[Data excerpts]
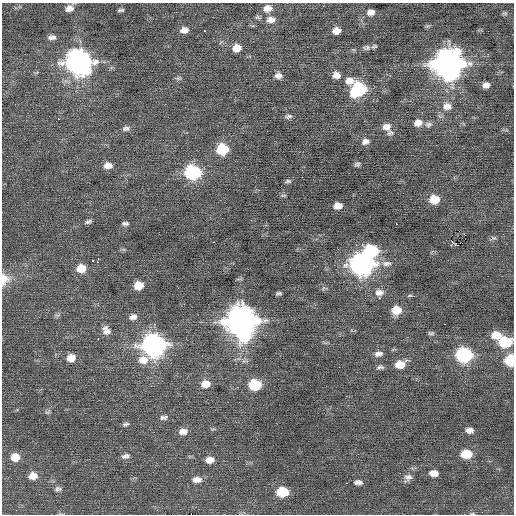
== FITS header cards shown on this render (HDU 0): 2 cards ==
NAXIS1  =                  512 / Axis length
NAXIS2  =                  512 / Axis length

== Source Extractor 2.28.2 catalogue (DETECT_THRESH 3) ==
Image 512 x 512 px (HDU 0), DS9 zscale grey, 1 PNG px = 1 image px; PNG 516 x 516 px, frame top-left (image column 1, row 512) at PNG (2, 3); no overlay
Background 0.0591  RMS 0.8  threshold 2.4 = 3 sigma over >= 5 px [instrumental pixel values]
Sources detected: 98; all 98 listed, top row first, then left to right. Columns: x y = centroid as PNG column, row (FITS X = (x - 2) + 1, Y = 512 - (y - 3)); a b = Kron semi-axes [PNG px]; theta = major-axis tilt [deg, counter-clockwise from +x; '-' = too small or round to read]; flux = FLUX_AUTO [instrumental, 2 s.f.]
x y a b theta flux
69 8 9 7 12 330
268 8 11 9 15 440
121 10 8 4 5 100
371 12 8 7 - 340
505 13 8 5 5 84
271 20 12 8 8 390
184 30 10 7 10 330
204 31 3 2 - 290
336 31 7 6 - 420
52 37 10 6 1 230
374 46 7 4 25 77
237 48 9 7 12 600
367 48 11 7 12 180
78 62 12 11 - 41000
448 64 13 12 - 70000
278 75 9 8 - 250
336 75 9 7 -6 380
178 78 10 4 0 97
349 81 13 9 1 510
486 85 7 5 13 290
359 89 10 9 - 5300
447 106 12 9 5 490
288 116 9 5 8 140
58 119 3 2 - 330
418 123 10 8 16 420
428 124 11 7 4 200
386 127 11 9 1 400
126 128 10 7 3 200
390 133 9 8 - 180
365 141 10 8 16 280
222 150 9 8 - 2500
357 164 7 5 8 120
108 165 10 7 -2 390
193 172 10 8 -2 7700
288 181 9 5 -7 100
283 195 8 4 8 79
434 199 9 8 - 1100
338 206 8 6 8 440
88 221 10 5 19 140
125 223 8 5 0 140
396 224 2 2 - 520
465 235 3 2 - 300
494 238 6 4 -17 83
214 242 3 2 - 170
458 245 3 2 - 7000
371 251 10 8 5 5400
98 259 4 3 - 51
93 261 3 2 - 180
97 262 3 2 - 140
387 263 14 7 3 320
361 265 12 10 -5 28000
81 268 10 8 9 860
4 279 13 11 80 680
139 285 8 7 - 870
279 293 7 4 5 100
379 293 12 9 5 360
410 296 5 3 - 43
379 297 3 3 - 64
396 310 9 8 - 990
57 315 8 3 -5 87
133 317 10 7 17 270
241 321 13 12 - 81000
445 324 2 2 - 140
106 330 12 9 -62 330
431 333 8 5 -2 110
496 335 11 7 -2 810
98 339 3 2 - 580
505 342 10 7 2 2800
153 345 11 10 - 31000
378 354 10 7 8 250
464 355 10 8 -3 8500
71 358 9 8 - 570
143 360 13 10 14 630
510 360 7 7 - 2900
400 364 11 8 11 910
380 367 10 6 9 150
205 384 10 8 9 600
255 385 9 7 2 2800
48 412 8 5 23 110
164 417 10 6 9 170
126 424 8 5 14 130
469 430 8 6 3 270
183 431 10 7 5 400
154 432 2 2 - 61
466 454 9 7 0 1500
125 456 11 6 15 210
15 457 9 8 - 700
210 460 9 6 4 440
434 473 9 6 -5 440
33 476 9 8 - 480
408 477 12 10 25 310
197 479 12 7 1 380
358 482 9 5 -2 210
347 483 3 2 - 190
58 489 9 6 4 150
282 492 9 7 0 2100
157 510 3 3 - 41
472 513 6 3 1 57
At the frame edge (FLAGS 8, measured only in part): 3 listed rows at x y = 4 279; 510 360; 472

§ TASK DESCRIPTION
Please write out the text of every entry above word for word and line by line, leaving the pictures out of your answer.

§ ANSWER FOR THIS EXERCISE
== FITS header cards shown on this render (HDU 0): 2 cards ==
NAXIS1  =                  512 / Axis length
NAXIS2  =                  512 / Axis length

== Source Extractor 2.28.2 catalogue (DETECT_THRESH 3) ==
Image 512 x 512 px (HDU 0), DS9 zscale grey, 1 PNG px = 1 image px; PNG 516 x 516 px, frame top-left (image column 1, row 512) at PNG (2, 3); no overlay
Background 0.0591  RMS 0.8  threshold 2.4 = 3 sigma over >= 5 px [instrumental pixel values]
Sources detected: 98; all 98 listed, top row first, then left to right. Columns: x y = centroid as PNG column, row (FITS X = (x - 2) + 1, Y = 512 - (y - 3)); a b = Kron semi-axes [PNG px]; theta = major-axis tilt [deg, counter-clockwise from +x; '-' = too small or round to read]; flux = FLUX_AUTO [instrumental, 2 s.f.]
x y a b theta flux
69 8 9 7 12 330
268 8 11 9 15 440
121 10 8 4 5 100
371 12 8 7 - 340
505 13 8 5 5 84
271 20 12 8 8 390
184 30 10 7 10 330
204 31 3 2 - 290
336 31 7 6 - 420
52 37 10 6 1 230
374 46 7 4 25 77
237 48 9 7 12 600
367 48 11 7 12 180
78 62 12 11 - 41000
448 64 13 12 - 70000
278 75 9 8 - 250
336 75 9 7 -6 380
178 78 10 4 0 97
349 81 13 9 1 510
486 85 7 5 13 290
359 89 10 9 - 5300
447 106 12 9 5 490
288 116 9 5 8 140
58 119 3 2 - 330
418 123 10 8 16 420
428 124 11 7 4 200
386 127 11 9 1 400
126 128 10 7 3 200
390 133 9 8 - 180
365 141 10 8 16 280
222 150 9 8 - 2500
357 164 7 5 8 120
108 165 10 7 -2 390
193 172 10 8 -2 7700
288 181 9 5 -7 100
283 195 8 4 8 79
434 199 9 8 - 1100
338 206 8 6 8 440
88 221 10 5 19 140
125 223 8 5 0 140
396 224 2 2 - 520
465 235 3 2 - 300
494 238 6 4 -17 83
214 242 3 2 - 170
458 245 3 2 - 7000
371 251 10 8 5 5400
98 259 4 3 - 51
93 261 3 2 - 180
97 262 3 2 - 140
387 263 14 7 3 320
361 265 12 10 -5 28000
81 268 10 8 9 860
4 279 13 11 80 680
139 285 8 7 - 870
279 293 7 4 5 100
379 293 12 9 5 360
410 296 5 3 - 43
379 297 3 3 - 64
396 310 9 8 - 990
57 315 8 3 -5 87
133 317 10 7 17 270
241 321 13 12 - 81000
445 324 2 2 - 140
106 330 12 9 -62 330
431 333 8 5 -2 110
496 335 11 7 -2 810
98 339 3 2 - 580
505 342 10 7 2 2800
153 345 11 10 - 31000
378 354 10 7 8 250
464 355 10 8 -3 8500
71 358 9 8 - 570
143 360 13 10 14 630
510 360 7 7 - 2900
400 364 11 8 11 910
380 367 10 6 9 150
205 384 10 8 9 600
255 385 9 7 2 2800
48 412 8 5 23 110
164 417 10 6 9 170
126 424 8 5 14 130
469 430 8 6 3 270
183 431 10 7 5 400
154 432 2 2 - 61
466 454 9 7 0 1500
125 456 11 6 15 210
15 457 9 8 - 700
210 460 9 6 4 440
434 473 9 6 -5 440
33 476 9 8 - 480
408 477 12 10 25 310
197 479 12 7 1 380
358 482 9 5 -2 210
347 483 3 2 - 190
58 489 9 6 4 150
282 492 9 7 0 2100
157 510 3 3 - 41
472 513 6 3 1 57
At the frame edge (FLAGS 8, measured only in part): 3 listed rows at x y = 4 279; 510 360; 472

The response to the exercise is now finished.